- **Dataset**:
■ ■ ■ ■

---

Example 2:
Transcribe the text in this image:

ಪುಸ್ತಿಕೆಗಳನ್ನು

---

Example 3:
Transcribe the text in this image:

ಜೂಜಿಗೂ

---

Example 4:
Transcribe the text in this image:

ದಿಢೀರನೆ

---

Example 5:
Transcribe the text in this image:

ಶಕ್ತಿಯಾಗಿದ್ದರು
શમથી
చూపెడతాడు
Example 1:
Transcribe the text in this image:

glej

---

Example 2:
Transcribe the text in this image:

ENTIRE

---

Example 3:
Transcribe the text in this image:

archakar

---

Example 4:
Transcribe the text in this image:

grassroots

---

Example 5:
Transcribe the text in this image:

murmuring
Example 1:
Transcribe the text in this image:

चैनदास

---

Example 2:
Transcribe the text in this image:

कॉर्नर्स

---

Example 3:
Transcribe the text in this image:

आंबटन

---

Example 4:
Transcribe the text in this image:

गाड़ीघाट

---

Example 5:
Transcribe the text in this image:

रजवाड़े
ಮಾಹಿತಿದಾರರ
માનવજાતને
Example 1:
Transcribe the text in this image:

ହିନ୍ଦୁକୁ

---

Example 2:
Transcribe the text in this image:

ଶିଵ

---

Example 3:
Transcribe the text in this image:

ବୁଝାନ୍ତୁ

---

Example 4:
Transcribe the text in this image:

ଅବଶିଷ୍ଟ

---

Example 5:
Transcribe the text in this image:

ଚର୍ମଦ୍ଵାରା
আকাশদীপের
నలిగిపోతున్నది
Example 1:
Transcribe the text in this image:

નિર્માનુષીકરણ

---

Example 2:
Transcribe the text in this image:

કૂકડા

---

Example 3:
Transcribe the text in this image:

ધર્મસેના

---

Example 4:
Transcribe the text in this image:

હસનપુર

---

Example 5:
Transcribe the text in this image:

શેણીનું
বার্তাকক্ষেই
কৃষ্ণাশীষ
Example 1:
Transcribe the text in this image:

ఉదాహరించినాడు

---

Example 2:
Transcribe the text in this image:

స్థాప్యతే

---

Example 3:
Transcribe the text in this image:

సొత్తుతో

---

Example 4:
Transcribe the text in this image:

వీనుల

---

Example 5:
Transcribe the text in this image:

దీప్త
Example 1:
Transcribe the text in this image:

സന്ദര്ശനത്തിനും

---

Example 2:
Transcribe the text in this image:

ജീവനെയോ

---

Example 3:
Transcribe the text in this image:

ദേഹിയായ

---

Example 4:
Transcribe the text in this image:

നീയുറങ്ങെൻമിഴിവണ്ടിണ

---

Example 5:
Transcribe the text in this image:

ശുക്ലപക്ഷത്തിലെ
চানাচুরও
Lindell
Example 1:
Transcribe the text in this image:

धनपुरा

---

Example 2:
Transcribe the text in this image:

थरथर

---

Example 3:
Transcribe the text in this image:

■ ■ ■ ■

- **Work required**:
Please reproduce each entry exactly as it appears.

- **Answer to this task**:
---

Example 2:
Transcribe the text in this image:

ಪುಸ್ತಿಕೆಗಳನ್ನು

---

Example 3:
Transcribe the text in this image:

ಜೂಜಿಗೂ

---

Example 4:
Transcribe the text in this image:

ದಿಢೀರನೆ

---

Example 5:
Transcribe the text in this image:

ಶಕ್ತಿಯಾಗಿದ್ದರು
શમથી
చూపెడతాడు
Example 1:
Transcribe the text in this image:

glej

---

Example 2:
Transcribe the text in this image:

ENTIRE

---

Example 3:
Transcribe the text in this image:

archakar

---

Example 4:
Transcribe the text in this image:

grassroots

---

Example 5:
Transcribe the text in this image:

murmuring
Example 1:
Transcribe the text in this image:

चैनदास

---

Example 2:
Transcribe the text in this image:

कॉर्नर्स

---

Example 3:
Transcribe the text in this image:

आंबटन

---

Example 4:
Transcribe the text in this image:

गाड़ीघाट

---

Example 5:
Transcribe the text in this image:

रजवाड़े
ಮಾಹಿತಿದಾರರ
માનવજાતને
Example 1:
Transcribe the text in this image:

ହିନ୍ଦୁକୁ

---

Example 2:
Transcribe the text in this image:

ଶିଵ

---

Example 3:
Transcribe the text in this image:

ବୁଝାନ୍ତୁ

---

Example 4:
Transcribe the text in this image:

ଅବଶିଷ୍ଟ

---

Example 5:
Transcribe the text in this image:

ଚର୍ମଦ୍ଵାରା
আকাশদীপের
నలిగిపోతున్నది
Example 1:
Transcribe the text in this image:

નિર્માનુષીકરણ

---

Example 2:
Transcribe the text in this image:

કૂકડા

---

Example 3:
Transcribe the text in this image:

ધર્મસેના

---

Example 4:
Transcribe the text in this image:

હસનપુર

---

Example 5:
Transcribe the text in this image:

શેણીનું
বার্তাকক্ষেই
কৃষ্ণাশীষ
Example 1:
Transcribe the text in this image:

ఉదాహరించినాడు

---

Example 2:
Transcribe the text in this image:

స్థాప్యతే

---

Example 3:
Transcribe the text in this image:

సొత్తుతో

---

Example 4:
Transcribe the text in this image:

వీనుల

---

Example 5:
Transcribe the text in this image:

దీప్త
Example 1:
Transcribe the text in this image:

സന്ദര്ശനത്തിനും

---

Example 2:
Transcribe the text in this image:

ജീവനെയോ

---

Example 3:
Transcribe the text in this image:

ദേഹിയായ

---

Example 4:
Transcribe the text in this image:

നീയുറങ്ങെൻമിഴിവണ്ടിണ

---

Example 5:
Transcribe the text in this image:

ശുക്ലപക്ഷത്തിലെ
চানাচুরও
Lindell
Example 1:
Transcribe the text in this image:

धनपुरा

---

Example 2:
Transcribe the text in this image:

थरथर

---

Example 3:
Transcribe the text in this image:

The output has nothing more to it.